Ya que de lo que venían a tratarse era, efectivamente, de una dolencia de estómago.

Algo más allá, un hombre muy encarnado, color ladrillo, el señor Riquier, también tenía malas digestiones; y a continuación se sentaban más personas, anodinas todas ellas, viajeros mudos de ésos que entran con paso sordo, la mujer delante, el marido detrás, en el comedor de los hoteles, saludan nada más cruzar la puerta y se acercan a sus sillas con aire tímido y modesto.

El otro extremo de la mesa estaba completamente vacío, aunque estuvieran en su sitio los platos y los cubiertos en previsión de futuros comensales.

Andermatt hablaba por los codos. Se había pasado la tarde charlando con el doctor Latonne y, según hablaba, al tiempo que las palabras, iba dejando caer grandes proyectos relacionados con Enval.

El doctor le había enumerado, con fogosa convicción, los sorprendentes méritos de su agua, muy superior a la de Châtel-Guyon, que estaba, sin embargo, indiscutiblemente de moda desde hacía dos años.

Así que a la derecha estaba el pueblucho aquel de Royat, rebosante de prosperidad y éxito, y a la izquierda, el pueblucho ese de Châtel-Guyon, muy en boga desde hacía poco. ¡En qué no podría convertirse Enval si alguien supiera organizarlo!

Le decía al ingeniero:

—Sí, señor mío, ahí está el quid, en saber organizarlo. Todo es cuestión de maña, de tacto, de sentido de la oportunidad y de audacia. Para crear una ciudad termal, hay que saber lanzarla, y se acabó. Y, para lanzarla, hay que implicar en el asunto a los médicos importantes de París.
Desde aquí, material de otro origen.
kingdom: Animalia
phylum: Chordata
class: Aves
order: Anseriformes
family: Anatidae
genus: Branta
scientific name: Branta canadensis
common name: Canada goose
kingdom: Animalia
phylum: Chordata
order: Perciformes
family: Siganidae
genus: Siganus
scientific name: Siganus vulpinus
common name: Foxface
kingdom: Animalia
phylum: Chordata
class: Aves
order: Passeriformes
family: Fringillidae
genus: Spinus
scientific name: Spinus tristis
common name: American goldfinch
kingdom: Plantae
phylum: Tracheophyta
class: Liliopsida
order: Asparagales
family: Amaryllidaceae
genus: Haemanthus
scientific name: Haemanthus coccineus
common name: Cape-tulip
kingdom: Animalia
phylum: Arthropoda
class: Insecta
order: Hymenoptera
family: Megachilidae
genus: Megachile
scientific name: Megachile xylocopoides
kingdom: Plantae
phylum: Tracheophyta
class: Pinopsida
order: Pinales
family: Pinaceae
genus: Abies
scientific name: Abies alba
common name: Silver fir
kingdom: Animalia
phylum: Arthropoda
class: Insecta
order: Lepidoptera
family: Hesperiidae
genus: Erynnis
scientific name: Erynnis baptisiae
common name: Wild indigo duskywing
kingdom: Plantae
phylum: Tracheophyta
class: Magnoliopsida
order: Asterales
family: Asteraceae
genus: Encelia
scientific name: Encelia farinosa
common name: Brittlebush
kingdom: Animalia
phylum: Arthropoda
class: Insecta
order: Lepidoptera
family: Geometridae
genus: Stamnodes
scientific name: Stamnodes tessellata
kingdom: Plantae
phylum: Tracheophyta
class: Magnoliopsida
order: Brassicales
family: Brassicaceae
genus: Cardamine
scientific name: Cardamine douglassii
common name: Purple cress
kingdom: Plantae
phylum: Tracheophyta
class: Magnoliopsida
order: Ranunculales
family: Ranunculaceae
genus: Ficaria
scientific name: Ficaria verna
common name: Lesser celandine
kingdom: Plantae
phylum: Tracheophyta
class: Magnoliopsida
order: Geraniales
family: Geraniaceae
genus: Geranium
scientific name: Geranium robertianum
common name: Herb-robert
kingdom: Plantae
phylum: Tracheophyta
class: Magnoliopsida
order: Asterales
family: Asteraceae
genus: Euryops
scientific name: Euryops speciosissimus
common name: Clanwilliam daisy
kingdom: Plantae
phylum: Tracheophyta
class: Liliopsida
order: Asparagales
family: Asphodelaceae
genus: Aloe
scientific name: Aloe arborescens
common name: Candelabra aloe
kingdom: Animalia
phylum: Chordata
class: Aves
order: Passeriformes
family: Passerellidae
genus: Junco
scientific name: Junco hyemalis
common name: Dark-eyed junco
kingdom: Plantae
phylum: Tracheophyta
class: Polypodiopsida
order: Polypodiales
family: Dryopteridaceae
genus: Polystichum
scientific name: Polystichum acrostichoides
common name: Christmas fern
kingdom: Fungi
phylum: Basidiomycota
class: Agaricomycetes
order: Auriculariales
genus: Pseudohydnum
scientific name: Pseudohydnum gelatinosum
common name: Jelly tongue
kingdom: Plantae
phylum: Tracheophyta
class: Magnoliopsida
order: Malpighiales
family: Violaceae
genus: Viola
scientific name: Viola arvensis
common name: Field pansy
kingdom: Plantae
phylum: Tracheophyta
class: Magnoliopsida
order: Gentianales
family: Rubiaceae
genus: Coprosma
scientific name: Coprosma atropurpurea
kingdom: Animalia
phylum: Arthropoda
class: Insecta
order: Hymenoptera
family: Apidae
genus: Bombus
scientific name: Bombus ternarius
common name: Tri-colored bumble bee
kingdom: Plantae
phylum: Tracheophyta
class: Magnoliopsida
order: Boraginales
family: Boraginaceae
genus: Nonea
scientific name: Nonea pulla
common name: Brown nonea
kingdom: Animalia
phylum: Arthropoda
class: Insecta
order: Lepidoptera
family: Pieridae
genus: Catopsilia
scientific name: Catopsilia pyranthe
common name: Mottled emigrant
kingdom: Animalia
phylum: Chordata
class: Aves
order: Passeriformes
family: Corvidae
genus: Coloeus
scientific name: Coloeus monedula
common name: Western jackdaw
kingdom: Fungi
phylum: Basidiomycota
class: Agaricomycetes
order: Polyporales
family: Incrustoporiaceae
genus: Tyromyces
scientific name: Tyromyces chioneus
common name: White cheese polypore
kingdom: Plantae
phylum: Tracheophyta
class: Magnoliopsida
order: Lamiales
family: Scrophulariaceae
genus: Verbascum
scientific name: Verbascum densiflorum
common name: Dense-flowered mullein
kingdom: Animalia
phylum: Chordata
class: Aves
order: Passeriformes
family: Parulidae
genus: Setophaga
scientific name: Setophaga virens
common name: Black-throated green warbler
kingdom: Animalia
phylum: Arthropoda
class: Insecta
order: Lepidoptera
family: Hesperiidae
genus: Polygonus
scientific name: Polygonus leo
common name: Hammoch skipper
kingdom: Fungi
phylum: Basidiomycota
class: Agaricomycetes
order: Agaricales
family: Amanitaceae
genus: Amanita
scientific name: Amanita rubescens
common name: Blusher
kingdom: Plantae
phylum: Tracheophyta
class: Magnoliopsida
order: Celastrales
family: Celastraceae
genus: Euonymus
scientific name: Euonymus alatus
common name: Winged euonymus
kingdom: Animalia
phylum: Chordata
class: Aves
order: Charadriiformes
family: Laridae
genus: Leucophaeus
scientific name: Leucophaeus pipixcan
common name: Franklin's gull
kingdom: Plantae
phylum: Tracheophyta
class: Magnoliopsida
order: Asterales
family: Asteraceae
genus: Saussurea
Yo, señor mío, siempre tengo éxito en todo lo que me propongo porque voy siempre a lo práctico, que es lo único que debe decidir el éxito en cada caso concreto del que me ocupo, y mientras no tengo claro qué es lo práctico, no hago nada, me quedo a la expectativa. No basta con tener agua, hay que conseguir que alguien la beba; y para que alguien la beba, no basta con que uno se ponga a decir a voces en los periódicos y en otros lugares que es un agua sin rival. Hay que conseguir que lo digan bajito los únicos hombres que pueden influir en el público de bebedores, en el público de enfermos, que es de quien dependemos, en el público particularmente crédulo que paga las medicinas: los médicos. Al tribunal sólo se le puede hablar por boca de los hombres de ley, porque sólo los atiende a ellos, sólo los comprende a ellos. Al enfermo sólo se le puede hablar por boca de los médicos, sólo los escucha a ellos.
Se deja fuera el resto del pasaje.